> TO BE DONE
Reproduce every text line of the material below verbatim, omitting the pictures.

— Start of RECORDS PROVIDED —

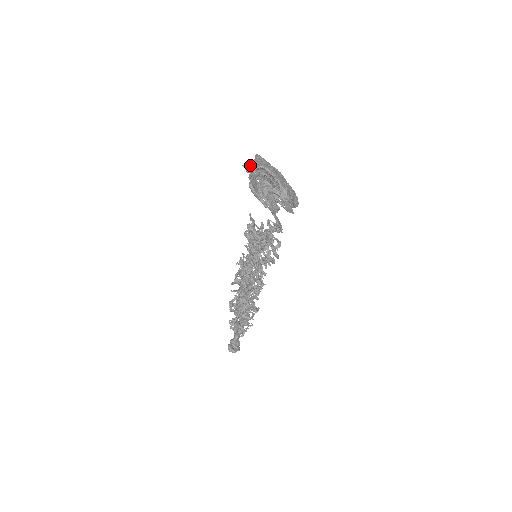
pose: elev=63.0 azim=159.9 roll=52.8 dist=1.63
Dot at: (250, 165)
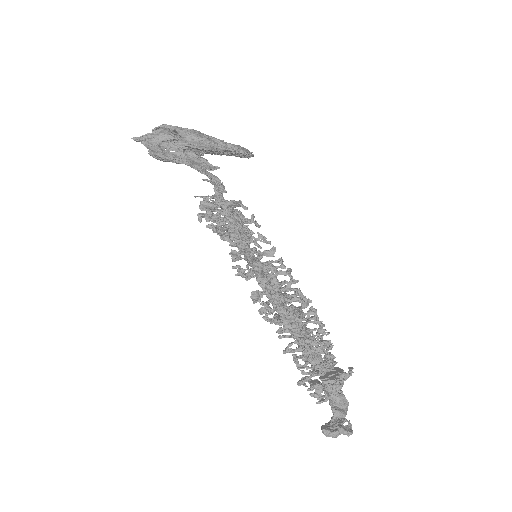
Dot at: (142, 135)
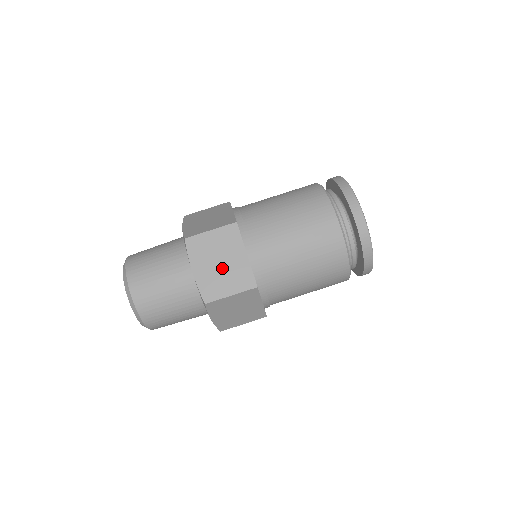
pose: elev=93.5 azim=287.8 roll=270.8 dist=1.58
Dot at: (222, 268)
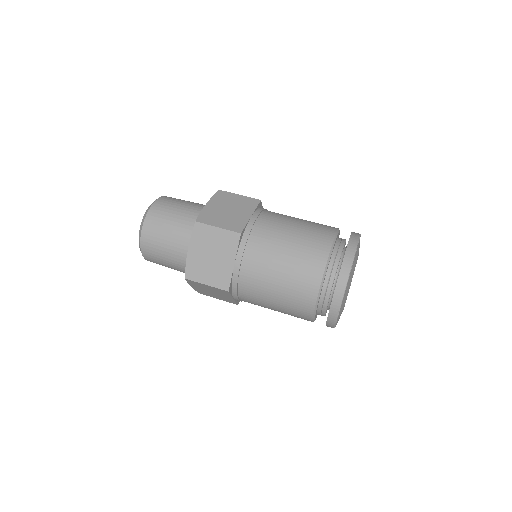
Dot at: (211, 261)
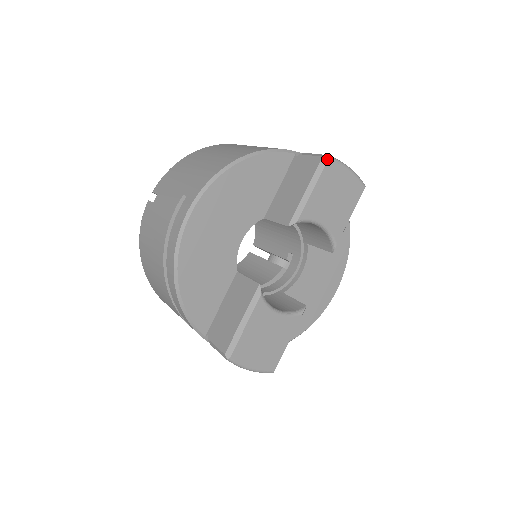
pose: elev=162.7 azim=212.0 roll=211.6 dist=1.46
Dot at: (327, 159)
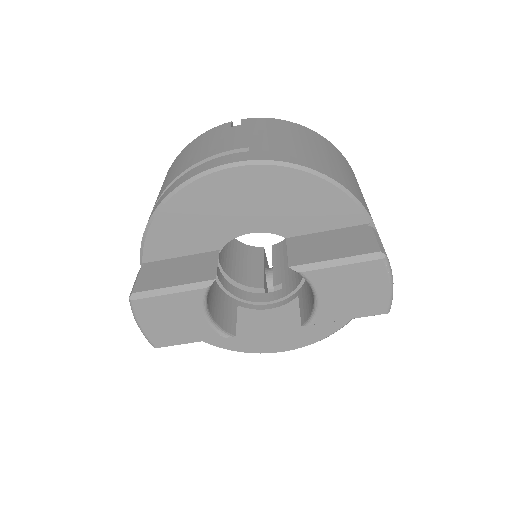
Dot at: (382, 257)
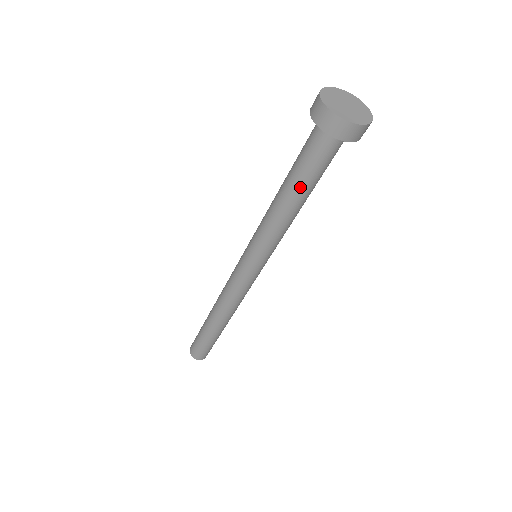
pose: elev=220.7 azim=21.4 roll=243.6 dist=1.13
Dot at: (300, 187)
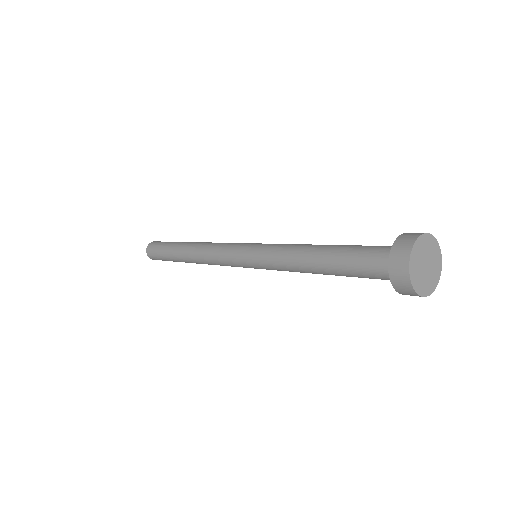
Dot at: (335, 272)
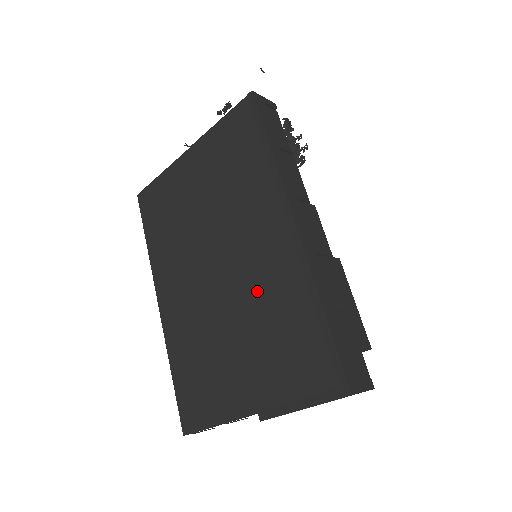
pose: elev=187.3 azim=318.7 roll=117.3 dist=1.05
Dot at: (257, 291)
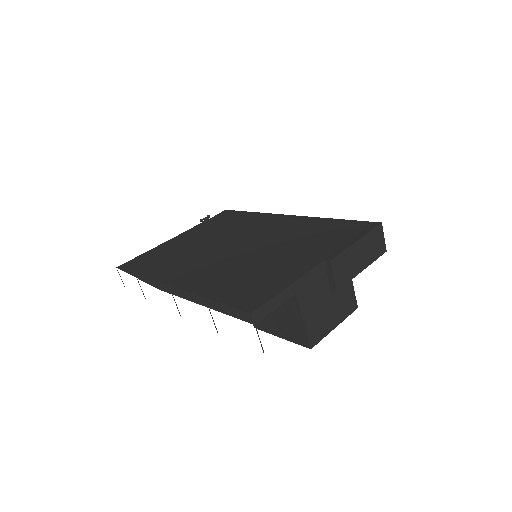
Dot at: (280, 236)
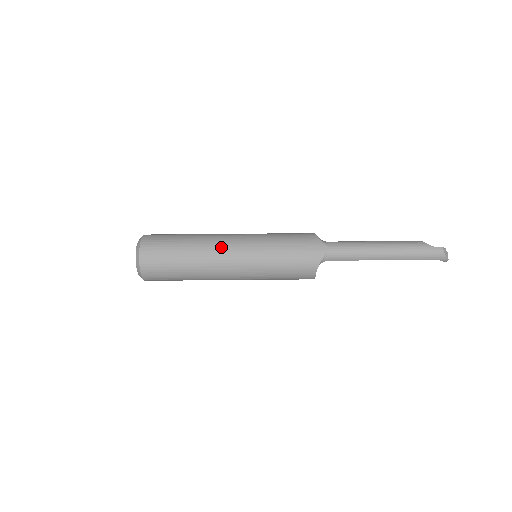
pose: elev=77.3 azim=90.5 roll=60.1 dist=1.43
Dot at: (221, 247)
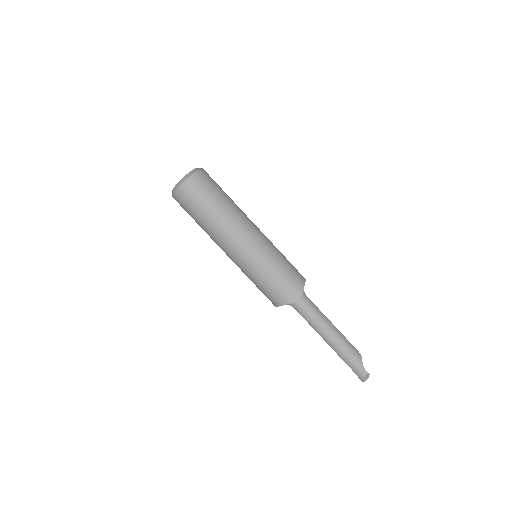
Dot at: (239, 231)
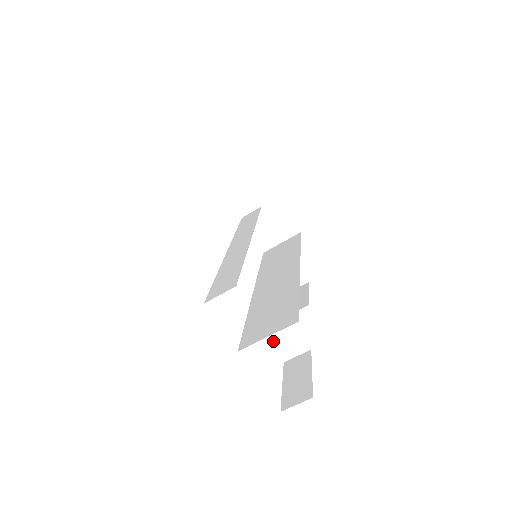
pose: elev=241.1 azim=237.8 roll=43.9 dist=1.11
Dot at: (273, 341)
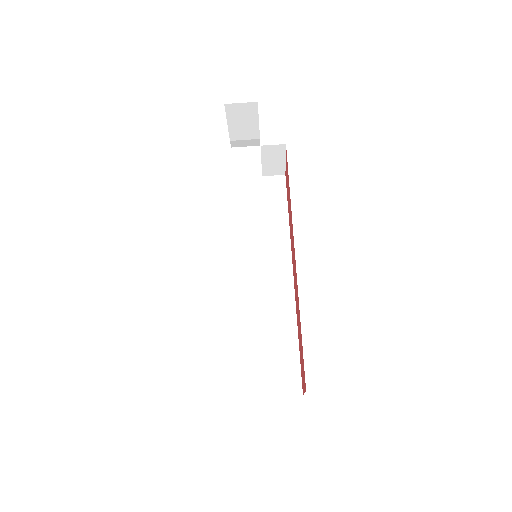
Dot at: occluded
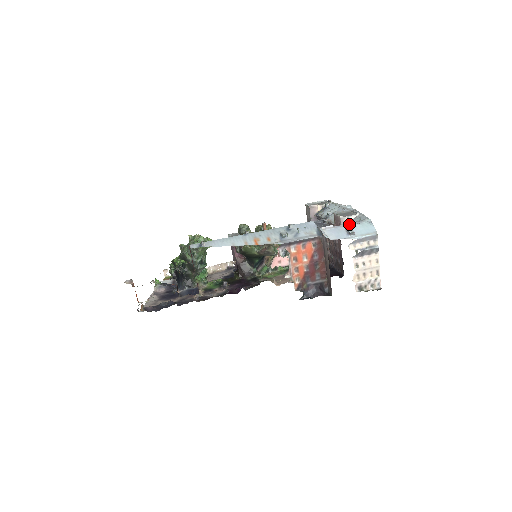
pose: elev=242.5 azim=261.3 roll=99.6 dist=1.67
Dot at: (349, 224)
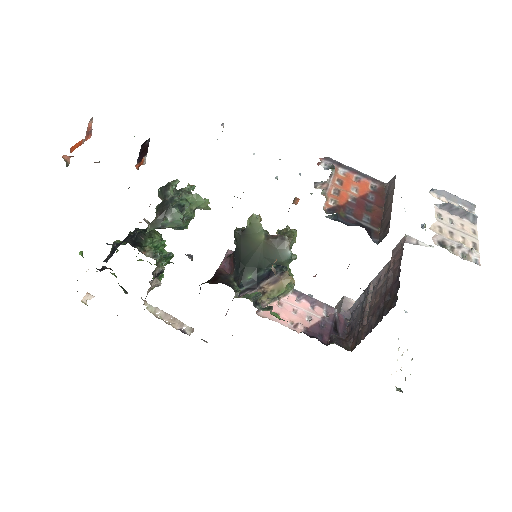
Dot at: occluded
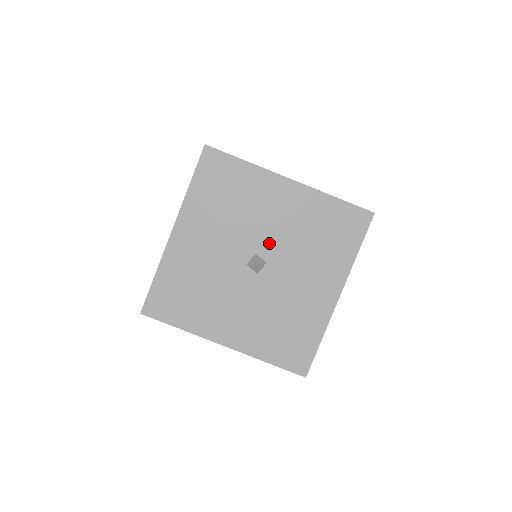
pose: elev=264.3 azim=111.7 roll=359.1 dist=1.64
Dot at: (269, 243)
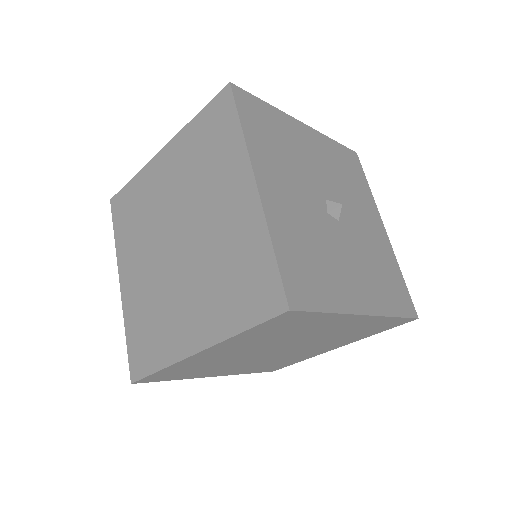
Dot at: (349, 220)
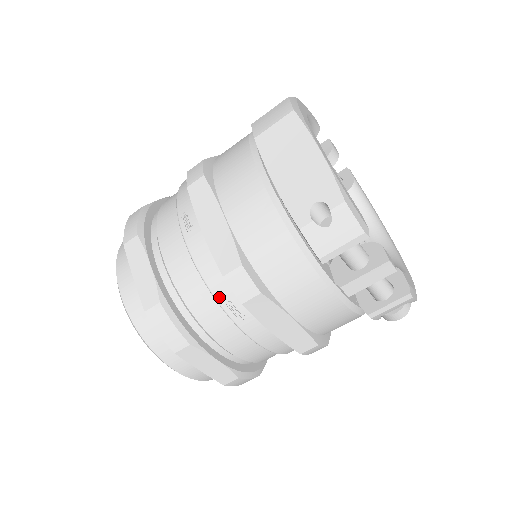
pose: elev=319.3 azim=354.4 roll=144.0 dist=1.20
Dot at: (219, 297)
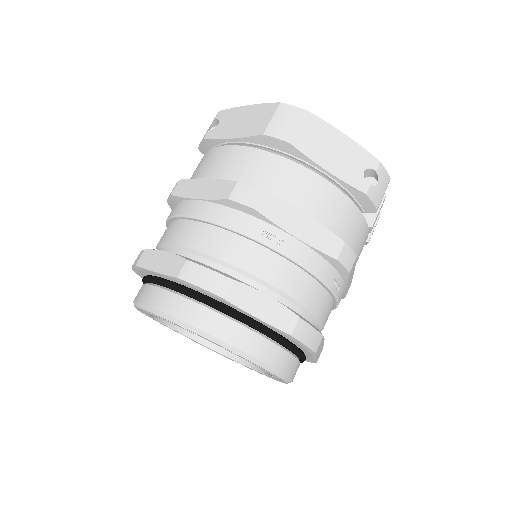
Dot at: (328, 282)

— End of RECORDS PROVIDED —

> RESULT OF THIS EXERCISE
pose: elev=63.0 azim=159.9 roll=52.8 dist=1.63
Dot at: (250, 165)
Dot at: (142, 135)
pose: elev=93.5 azim=287.8 roll=270.8 dist=1.58
Dot at: (222, 268)
Dot at: (211, 261)
pose: elev=162.7 azim=212.0 roll=211.6 dist=1.46
Dot at: (327, 159)
Dot at: (382, 257)
pose: elev=220.7 azim=21.4 roll=243.6 dist=1.13
Dot at: (300, 187)
Dot at: (335, 272)
pose: elev=187.3 azim=318.7 roll=117.3 dist=1.05
Dot at: (257, 291)
Dot at: (280, 236)
pose: elev=77.3 azim=90.5 roll=60.1 dist=1.43
Dot at: (221, 247)
Dot at: (239, 231)
pose: elev=241.1 azim=237.8 roll=43.9 dist=1.11
Dot at: (273, 341)
Dot at: occluded
pose: elev=242.5 azim=261.3 roll=99.6 dist=1.67
Dot at: (349, 224)
Dot at: occluded
pose: elev=264.3 azim=111.7 roll=359.1 dist=1.64
Dot at: (269, 243)
Dot at: (349, 220)
pose: elev=319.3 azim=354.4 roll=144.0 dist=1.20
Dot at: (219, 297)
Dot at: (328, 282)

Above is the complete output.